:: Required work ::
Rewrite all of the data below with "top-left" changed to "upper-left" and everything else left as it is. Leave the pictures out of your answer.

:: Excerpted data ::
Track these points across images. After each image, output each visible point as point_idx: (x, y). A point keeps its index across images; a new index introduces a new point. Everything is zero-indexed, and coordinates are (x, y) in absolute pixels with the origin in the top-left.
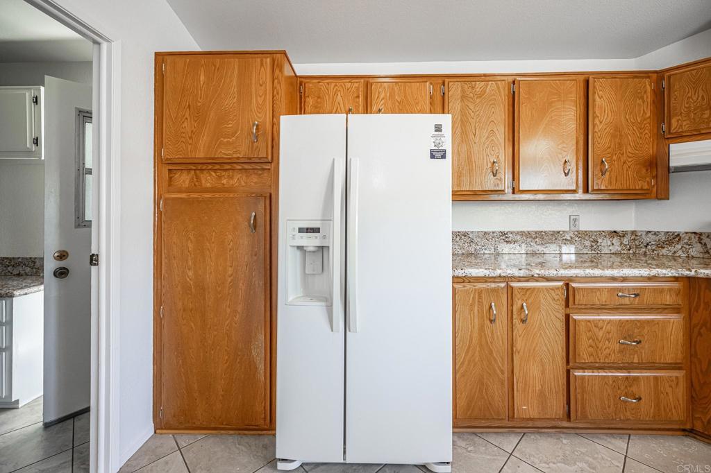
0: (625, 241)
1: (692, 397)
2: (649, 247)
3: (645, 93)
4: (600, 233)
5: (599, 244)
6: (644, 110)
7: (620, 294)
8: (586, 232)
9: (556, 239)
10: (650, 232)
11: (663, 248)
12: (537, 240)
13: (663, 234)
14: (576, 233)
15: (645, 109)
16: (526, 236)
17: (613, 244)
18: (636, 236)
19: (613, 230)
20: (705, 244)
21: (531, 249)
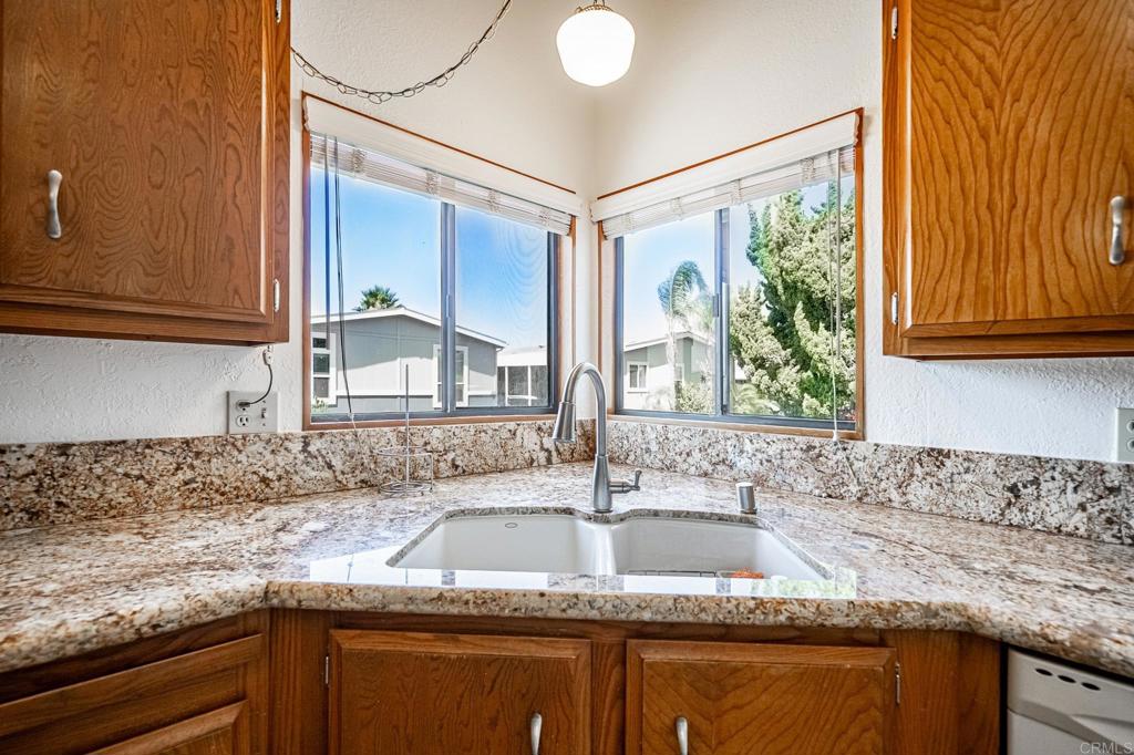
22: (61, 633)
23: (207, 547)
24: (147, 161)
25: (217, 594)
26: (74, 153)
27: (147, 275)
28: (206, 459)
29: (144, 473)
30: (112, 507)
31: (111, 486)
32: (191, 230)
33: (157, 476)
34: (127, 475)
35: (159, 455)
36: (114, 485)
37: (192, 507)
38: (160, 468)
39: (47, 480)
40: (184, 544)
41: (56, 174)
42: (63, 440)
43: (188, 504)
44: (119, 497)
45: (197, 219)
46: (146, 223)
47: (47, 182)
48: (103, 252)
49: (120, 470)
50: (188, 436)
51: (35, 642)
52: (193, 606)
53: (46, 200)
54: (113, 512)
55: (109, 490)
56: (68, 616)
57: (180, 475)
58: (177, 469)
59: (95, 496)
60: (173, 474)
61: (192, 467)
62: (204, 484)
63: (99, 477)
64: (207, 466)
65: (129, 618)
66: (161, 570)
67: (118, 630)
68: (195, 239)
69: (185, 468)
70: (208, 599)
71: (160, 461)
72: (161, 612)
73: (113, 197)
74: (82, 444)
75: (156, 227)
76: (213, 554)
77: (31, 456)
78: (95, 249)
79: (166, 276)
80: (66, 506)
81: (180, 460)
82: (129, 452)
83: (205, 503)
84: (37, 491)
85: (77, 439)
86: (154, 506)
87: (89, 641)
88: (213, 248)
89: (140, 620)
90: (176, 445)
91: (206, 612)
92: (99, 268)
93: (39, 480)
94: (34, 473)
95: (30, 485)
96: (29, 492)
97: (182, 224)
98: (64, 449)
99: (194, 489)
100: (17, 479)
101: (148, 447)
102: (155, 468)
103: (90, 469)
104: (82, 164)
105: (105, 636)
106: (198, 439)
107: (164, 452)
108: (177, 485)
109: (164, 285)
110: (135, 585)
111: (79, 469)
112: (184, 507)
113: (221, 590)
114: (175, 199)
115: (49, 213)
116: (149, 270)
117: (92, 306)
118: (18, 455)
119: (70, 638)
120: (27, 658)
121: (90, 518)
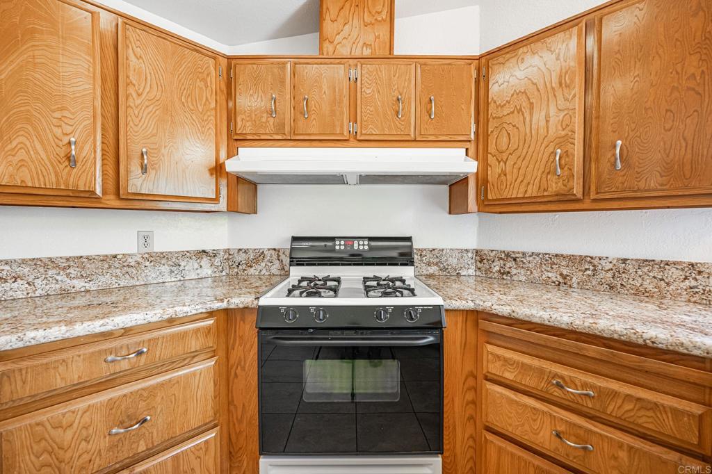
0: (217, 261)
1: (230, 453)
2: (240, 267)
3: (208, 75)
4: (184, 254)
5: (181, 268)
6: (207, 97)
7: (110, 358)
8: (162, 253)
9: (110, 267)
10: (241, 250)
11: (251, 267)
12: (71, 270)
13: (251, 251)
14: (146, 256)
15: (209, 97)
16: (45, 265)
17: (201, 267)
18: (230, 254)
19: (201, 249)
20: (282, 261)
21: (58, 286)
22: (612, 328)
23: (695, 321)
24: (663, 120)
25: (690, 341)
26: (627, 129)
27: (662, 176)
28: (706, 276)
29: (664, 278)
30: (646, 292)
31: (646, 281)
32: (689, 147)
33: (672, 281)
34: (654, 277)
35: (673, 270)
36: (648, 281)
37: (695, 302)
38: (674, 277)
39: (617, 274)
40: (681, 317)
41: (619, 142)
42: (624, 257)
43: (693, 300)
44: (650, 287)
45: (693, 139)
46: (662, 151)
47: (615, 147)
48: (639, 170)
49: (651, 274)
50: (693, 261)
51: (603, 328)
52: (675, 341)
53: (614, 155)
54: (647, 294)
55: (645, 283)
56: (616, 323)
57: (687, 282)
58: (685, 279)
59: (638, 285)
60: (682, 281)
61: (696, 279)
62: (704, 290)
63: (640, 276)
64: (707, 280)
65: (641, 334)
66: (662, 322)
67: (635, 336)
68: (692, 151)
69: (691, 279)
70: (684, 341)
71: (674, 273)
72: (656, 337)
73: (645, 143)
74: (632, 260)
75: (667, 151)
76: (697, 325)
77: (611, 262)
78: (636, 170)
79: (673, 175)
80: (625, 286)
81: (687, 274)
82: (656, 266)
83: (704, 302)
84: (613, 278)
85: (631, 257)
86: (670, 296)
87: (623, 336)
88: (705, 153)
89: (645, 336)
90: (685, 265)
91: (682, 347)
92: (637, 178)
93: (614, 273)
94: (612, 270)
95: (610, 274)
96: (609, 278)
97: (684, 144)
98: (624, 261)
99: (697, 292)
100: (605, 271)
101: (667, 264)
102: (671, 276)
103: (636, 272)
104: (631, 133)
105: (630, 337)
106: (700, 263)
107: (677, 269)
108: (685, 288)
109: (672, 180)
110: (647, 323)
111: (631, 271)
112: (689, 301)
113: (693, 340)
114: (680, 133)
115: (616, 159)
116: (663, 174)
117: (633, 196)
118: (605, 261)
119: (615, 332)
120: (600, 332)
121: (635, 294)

:: Result below ::
Track these points across images. After each image, output each visible point as point_idx: (x, y). A point keeps its index across images; a new index introduces a new point. Everything is zero-indexed, and coordinates are (x, y) in absolute pixels with the origin in the upper-left.
0: (625, 241)
1: (692, 397)
2: (649, 247)
3: (645, 93)
4: (600, 233)
5: (599, 244)
6: (644, 110)
7: (620, 294)
8: (586, 232)
9: (556, 239)
10: (650, 232)
11: (663, 248)
12: (537, 240)
13: (663, 234)
14: (576, 233)
15: (645, 109)
16: (526, 236)
17: (613, 244)
18: (636, 236)
19: (613, 230)
20: (705, 244)
21: (531, 249)
22: (61, 633)
23: (207, 547)
24: (147, 161)
25: (217, 594)
26: (74, 153)
27: (147, 275)
28: (206, 459)
29: (144, 473)
30: (112, 507)
31: (111, 486)
32: (191, 230)
33: (157, 476)
34: (127, 475)
35: (159, 455)
36: (114, 485)
37: (192, 507)
38: (160, 468)
39: (47, 480)
40: (184, 544)
41: (56, 174)
42: (63, 440)
43: (188, 504)
44: (119, 497)
45: (197, 219)
46: (146, 223)
47: (47, 182)
48: (103, 252)
49: (120, 470)
50: (188, 436)
51: (35, 642)
52: (193, 606)
53: (46, 200)
54: (113, 512)
55: (109, 490)
56: (68, 616)
57: (180, 475)
58: (177, 469)
59: (95, 496)
60: (173, 474)
61: (192, 467)
62: (204, 484)
63: (99, 477)
64: (207, 466)
65: (129, 618)
66: (161, 570)
67: (118, 630)
68: (195, 239)
69: (185, 468)
70: (208, 599)
71: (160, 461)
72: (161, 612)
73: (113, 197)
74: (82, 444)
75: (156, 227)
76: (213, 554)
77: (31, 456)
78: (95, 249)
79: (166, 276)
80: (66, 506)
81: (180, 460)
82: (129, 452)
83: (205, 503)
84: (37, 491)
85: (77, 439)
86: (154, 506)
87: (89, 641)
88: (213, 248)
89: (140, 620)
90: (176, 445)
91: (206, 612)
92: (99, 268)
93: (39, 480)
94: (34, 473)
95: (30, 485)
96: (29, 492)
97: (182, 224)
98: (64, 449)
99: (194, 489)
100: (17, 479)
101: (148, 447)
102: (155, 468)
103: (90, 469)
104: (82, 164)
105: (105, 636)
106: (198, 439)
107: (164, 452)
108: (177, 485)
109: (164, 285)
110: (135, 585)
111: (79, 469)
112: (184, 507)
113: (221, 590)
114: (175, 199)
115: (49, 213)
116: (149, 270)
117: (92, 306)
118: (18, 455)
119: (70, 638)
120: (27, 658)
121: (90, 518)
0: (217, 261)
1: (230, 453)
2: (240, 267)
3: (208, 75)
4: (184, 254)
5: (181, 268)
6: (207, 97)
7: (110, 358)
8: (162, 253)
9: (110, 267)
10: (241, 250)
11: (251, 267)
12: (71, 270)
13: (251, 251)
14: (146, 256)
15: (209, 97)
16: (45, 265)
17: (201, 267)
18: (230, 254)
19: (201, 249)
20: (282, 261)
21: (58, 286)
22: (612, 328)
23: (695, 321)
24: (663, 120)
25: (690, 341)
26: (627, 129)
27: (662, 176)
28: (706, 276)
29: (664, 278)
30: (646, 292)
31: (646, 281)
32: (689, 147)
33: (672, 281)
34: (654, 277)
35: (673, 270)
36: (648, 281)
37: (695, 302)
38: (674, 277)
39: (617, 274)
40: (681, 317)
41: (619, 142)
42: (624, 257)
43: (693, 300)
44: (650, 287)
45: (693, 139)
46: (662, 151)
47: (615, 147)
48: (639, 170)
49: (651, 274)
50: (693, 261)
51: (603, 328)
52: (675, 341)
53: (614, 155)
54: (647, 294)
55: (645, 283)
56: (616, 323)
57: (687, 282)
58: (685, 279)
59: (638, 285)
60: (682, 281)
61: (696, 279)
62: (704, 290)
63: (640, 276)
64: (707, 280)
65: (641, 334)
66: (662, 322)
67: (635, 336)
68: (692, 151)
69: (691, 279)
70: (684, 341)
71: (674, 273)
72: (656, 337)
73: (645, 143)
74: (632, 260)
75: (667, 151)
76: (697, 325)
77: (611, 262)
78: (636, 170)
79: (673, 175)
80: (625, 286)
81: (687, 274)
82: (656, 266)
83: (704, 302)
84: (613, 278)
85: (631, 257)
86: (670, 296)
87: (623, 336)
88: (705, 153)
89: (645, 336)
90: (685, 265)
91: (682, 347)
92: (637, 178)
93: (614, 273)
94: (612, 270)
95: (610, 274)
96: (609, 278)
97: (684, 144)
98: (624, 261)
99: (697, 292)
100: (605, 271)
101: (667, 264)
102: (671, 276)
103: (636, 272)
104: (631, 133)
105: (630, 337)
106: (700, 263)
107: (677, 269)
108: (685, 288)
109: (672, 180)
110: (647, 323)
111: (631, 271)
112: (689, 301)
113: (693, 340)
114: (680, 133)
115: (616, 159)
116: (663, 174)
117: (633, 196)
118: (605, 261)
119: (615, 332)
120: (600, 332)
121: (635, 294)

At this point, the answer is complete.